Work required:
Scan the entries and copy each line where the word "that" is present.

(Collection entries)
□ □ □
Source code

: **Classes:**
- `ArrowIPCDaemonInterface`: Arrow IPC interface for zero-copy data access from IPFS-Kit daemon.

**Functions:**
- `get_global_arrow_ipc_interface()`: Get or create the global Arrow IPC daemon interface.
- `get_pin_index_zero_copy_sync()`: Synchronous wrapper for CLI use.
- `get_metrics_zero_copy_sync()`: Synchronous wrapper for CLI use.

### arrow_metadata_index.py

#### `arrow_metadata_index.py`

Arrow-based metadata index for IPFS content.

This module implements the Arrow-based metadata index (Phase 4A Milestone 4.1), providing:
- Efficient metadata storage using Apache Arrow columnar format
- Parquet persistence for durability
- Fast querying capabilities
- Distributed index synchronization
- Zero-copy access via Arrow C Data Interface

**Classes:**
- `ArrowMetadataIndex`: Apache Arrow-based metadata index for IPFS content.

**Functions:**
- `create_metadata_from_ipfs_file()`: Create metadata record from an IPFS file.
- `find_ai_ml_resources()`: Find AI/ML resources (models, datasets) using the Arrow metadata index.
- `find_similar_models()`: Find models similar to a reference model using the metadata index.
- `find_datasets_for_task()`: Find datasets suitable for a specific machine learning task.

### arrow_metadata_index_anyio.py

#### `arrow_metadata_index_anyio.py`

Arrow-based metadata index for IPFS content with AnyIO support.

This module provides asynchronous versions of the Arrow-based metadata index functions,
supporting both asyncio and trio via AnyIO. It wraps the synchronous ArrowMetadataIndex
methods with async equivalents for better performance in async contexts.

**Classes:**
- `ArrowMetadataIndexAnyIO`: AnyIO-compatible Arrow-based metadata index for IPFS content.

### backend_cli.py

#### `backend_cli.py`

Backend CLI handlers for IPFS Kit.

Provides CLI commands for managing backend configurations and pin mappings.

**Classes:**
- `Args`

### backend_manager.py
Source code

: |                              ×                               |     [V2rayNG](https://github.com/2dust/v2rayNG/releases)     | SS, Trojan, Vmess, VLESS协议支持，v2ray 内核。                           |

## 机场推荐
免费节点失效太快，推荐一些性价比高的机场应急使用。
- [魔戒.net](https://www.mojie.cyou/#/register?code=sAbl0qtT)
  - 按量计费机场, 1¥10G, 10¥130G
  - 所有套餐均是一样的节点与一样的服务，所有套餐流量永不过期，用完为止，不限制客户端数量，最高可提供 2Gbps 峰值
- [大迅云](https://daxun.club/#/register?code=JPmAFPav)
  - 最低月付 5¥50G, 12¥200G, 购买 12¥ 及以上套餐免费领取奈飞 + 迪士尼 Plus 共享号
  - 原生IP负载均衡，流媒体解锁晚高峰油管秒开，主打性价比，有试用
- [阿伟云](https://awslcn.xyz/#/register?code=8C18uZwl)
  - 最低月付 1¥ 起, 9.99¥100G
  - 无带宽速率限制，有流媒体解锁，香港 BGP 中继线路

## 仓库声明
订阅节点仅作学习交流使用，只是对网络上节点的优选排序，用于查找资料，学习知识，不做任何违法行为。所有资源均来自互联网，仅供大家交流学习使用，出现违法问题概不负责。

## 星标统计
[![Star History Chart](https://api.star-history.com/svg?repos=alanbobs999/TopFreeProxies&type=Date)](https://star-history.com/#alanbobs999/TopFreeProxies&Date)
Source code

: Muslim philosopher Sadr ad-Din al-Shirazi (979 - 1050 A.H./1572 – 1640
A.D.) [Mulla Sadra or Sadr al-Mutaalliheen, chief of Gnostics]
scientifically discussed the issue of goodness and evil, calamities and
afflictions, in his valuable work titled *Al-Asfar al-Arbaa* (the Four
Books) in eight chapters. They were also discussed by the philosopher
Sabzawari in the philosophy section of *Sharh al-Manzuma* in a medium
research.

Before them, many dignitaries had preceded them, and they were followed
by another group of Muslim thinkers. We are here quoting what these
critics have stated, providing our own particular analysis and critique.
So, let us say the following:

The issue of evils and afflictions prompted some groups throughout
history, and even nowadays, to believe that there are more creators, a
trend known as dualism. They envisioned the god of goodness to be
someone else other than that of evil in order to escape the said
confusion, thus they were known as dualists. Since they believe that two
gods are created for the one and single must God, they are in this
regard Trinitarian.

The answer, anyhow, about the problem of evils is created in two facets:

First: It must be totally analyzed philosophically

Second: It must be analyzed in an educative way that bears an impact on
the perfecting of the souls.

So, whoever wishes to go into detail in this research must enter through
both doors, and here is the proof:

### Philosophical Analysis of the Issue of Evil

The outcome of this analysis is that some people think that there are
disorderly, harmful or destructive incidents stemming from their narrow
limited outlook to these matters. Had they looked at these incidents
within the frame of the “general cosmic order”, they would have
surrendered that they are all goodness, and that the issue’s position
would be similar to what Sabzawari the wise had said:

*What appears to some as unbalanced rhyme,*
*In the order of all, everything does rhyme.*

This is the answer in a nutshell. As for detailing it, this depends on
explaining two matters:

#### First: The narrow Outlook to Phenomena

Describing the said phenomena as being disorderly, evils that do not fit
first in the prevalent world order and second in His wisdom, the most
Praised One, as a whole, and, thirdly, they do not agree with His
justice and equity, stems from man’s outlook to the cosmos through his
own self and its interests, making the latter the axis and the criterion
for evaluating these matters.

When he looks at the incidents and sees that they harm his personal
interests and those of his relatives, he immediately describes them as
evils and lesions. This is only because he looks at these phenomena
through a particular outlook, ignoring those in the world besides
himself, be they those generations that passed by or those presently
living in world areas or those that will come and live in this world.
□ □ □
Task solution:
history, and even nowadays, to believe that there are more creators, a
someone else other than that of evil in order to escape the said
confusion, thus they were known as dualists. Since they believe that two
Second: It must be analyzed in an educative way that bears an impact on
The outcome of this analysis is that some people think that there are
surrendered that they are all goodness, and that the issue’s position
Describing the said phenomena as being disorderly, evils that do not fit
When he looks at the incidents and sees that they harm his personal
himself, be they those generations that passed by or those presently
living in world areas or those that will come and live in this world.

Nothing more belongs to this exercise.